Some actors take acting classes. Some go to schools of drama like Yale and Juilliard. Not me. I learned on the job. And my most influential teacher was Coppola. His lengthy, sometimes bizarre rehearsal process for The Outsiders was my most memorable course. I learned more about preparing a character (how he walks, talks, dresses, eats, sleeps) in those two weeks than I probably would have in two years elsewhere. It also happened at the perfect time—the end of my senior year of high school. Just as any kid about to go to college begins to think seriously about how he wants to earn a living, I was learning the tools of my trade—and being paid to do it.
There were days
when I would’ve liked to have faced lower expectations and less pressure than learning at this particular level demanded. It’s much easier to expose yourself, to take chances, and to allow yourself to fall on your face when you are not being groomed for a Warner Bros. spring release. Crashing and burning in an elite private acting class would have been a very different experience, and part of me envied those who were schooled in that fashion. But that was not my path. Having a movie or two to “warm up” in small roles while I got my feet wet might have had an advantage or two, but let’s face it, it’s good to be a lead. But as I sat in the makeup chair before our first shot on our first day of shooting, I was completely unprepared for the intensity of what was to come.

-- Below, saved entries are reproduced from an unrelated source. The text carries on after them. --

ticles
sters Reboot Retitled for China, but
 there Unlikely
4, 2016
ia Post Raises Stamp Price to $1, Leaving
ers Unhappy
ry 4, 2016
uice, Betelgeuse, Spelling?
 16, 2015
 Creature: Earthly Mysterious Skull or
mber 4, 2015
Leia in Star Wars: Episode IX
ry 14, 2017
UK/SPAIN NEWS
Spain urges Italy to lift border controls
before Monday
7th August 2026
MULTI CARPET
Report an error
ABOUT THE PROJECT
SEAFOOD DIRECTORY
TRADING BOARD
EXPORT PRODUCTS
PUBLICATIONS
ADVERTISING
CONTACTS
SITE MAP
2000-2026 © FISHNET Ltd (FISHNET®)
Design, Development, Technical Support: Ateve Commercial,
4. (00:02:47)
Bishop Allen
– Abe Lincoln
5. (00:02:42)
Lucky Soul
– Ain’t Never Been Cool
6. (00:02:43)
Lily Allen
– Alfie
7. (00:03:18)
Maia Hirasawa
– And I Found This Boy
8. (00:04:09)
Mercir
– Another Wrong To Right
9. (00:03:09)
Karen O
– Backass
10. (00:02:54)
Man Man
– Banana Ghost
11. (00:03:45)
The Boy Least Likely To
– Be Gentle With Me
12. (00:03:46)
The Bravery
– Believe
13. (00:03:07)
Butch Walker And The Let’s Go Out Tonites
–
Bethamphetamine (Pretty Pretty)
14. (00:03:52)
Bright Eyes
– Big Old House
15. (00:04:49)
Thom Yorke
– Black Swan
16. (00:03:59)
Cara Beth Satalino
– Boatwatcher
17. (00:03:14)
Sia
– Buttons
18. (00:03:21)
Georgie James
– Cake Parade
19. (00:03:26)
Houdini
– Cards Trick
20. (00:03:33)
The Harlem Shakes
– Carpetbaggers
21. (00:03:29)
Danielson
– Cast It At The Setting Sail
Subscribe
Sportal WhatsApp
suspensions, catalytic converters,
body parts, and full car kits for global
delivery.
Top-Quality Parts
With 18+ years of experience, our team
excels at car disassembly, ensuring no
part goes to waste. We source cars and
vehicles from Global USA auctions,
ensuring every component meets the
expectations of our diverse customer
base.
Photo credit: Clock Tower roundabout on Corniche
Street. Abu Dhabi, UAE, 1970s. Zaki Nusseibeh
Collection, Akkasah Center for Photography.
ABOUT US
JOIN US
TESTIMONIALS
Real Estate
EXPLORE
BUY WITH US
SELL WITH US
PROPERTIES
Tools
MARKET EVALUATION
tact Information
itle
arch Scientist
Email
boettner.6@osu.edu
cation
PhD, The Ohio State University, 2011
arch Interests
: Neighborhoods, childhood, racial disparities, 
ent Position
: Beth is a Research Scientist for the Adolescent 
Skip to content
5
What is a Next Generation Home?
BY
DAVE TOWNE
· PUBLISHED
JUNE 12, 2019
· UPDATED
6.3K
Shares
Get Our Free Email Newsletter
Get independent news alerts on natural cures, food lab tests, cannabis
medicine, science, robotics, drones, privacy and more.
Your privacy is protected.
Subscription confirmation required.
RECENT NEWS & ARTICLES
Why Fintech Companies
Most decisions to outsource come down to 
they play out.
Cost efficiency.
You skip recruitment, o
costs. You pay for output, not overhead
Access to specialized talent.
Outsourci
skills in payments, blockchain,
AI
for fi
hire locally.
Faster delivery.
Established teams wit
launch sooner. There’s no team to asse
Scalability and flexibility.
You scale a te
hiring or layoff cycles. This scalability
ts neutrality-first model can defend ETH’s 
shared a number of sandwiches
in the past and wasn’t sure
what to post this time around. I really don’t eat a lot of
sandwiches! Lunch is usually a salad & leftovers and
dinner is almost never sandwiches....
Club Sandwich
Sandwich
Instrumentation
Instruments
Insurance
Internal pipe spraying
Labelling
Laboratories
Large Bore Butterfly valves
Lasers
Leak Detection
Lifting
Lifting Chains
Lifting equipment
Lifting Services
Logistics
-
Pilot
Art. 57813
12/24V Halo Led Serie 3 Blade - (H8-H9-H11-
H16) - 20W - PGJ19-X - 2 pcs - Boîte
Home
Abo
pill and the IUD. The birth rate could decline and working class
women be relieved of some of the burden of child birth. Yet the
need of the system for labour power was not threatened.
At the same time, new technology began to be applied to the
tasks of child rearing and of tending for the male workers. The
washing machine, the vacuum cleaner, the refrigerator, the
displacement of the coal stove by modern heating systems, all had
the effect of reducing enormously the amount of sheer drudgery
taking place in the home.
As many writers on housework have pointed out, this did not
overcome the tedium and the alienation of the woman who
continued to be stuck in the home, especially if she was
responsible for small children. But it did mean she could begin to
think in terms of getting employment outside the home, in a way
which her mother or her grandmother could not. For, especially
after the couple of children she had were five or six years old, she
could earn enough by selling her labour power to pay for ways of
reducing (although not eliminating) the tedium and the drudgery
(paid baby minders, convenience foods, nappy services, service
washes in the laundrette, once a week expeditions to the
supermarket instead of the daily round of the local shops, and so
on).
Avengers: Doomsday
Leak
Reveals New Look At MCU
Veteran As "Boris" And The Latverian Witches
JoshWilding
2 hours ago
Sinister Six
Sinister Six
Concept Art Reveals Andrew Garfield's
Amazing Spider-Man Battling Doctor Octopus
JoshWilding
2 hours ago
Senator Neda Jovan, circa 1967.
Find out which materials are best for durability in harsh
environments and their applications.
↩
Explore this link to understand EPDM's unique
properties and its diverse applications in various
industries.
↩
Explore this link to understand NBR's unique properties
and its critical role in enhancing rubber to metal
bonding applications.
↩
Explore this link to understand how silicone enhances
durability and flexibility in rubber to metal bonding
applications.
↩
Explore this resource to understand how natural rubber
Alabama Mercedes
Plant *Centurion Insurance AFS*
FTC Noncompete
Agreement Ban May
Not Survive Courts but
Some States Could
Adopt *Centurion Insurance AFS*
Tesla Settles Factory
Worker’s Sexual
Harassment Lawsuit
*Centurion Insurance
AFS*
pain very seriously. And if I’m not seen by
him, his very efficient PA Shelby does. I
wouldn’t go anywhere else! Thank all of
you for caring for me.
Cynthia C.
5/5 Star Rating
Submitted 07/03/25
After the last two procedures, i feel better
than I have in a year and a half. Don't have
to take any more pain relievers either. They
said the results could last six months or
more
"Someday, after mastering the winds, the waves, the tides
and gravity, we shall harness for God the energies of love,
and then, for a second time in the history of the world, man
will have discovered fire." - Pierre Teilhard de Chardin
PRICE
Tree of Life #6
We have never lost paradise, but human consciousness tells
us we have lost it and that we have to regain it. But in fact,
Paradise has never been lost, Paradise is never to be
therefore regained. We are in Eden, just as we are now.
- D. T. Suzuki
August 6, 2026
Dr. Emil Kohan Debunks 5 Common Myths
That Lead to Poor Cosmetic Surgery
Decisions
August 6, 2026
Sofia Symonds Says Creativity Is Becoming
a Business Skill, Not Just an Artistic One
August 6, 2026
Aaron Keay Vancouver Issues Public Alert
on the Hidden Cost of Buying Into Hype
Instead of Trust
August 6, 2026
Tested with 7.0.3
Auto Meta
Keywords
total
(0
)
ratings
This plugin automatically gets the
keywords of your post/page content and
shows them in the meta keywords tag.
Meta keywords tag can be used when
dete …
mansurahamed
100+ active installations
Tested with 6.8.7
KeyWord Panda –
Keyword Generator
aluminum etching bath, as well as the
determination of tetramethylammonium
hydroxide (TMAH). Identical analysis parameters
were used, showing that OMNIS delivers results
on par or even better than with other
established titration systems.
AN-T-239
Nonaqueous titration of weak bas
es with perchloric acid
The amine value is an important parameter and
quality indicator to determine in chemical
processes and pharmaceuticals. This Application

Like all the Greasers, I have chosen a “uniform” for my character, one that will be different from the seven others and easily identifiable in the many group shots the movie will require. (This is an important lesson when working in ensemble casts. Be unique. Be noticed. But never do it in a way that is showy or attempts to pull focus in a dishonest way.) I’m in my black work boots (they are heavy, and will make my walk slow and plodding) and white T-shirt with an open flannel shirt over it. My collar is up. My hair is slicked back.
I am in awe of Emilio’s bold choice for his “look.” He will wear a Mickey Mouse T-shirt throughout the movie. Francis likes it so much that not only does he pay Disney exorbitant rights so Emil can wear the character on his shirt, he writes a scene where we all watch Mickey on TV. That’s how you make a mark. Make a strong choice for your character, and if it works, you never know where it will lead. (And indeed, Emilio’s relentless ad-libbing and ideas took a peripheral character and made him a focal point.)
My first shot in the movie has all of us together in the dirty yard where we practiced tai chi. Ponyboy has been beaten up by the rich kids and we rush to the alley to save him. As the Socs’ car pulls out, I elect to do a diving spin move over the hood that I remember from the credit sequence of Starsky and Hutch. I calculate that Francis has rarely, if ever, watched TV, so he won’t notice my blatant lift from my childhood heroes. I’m right.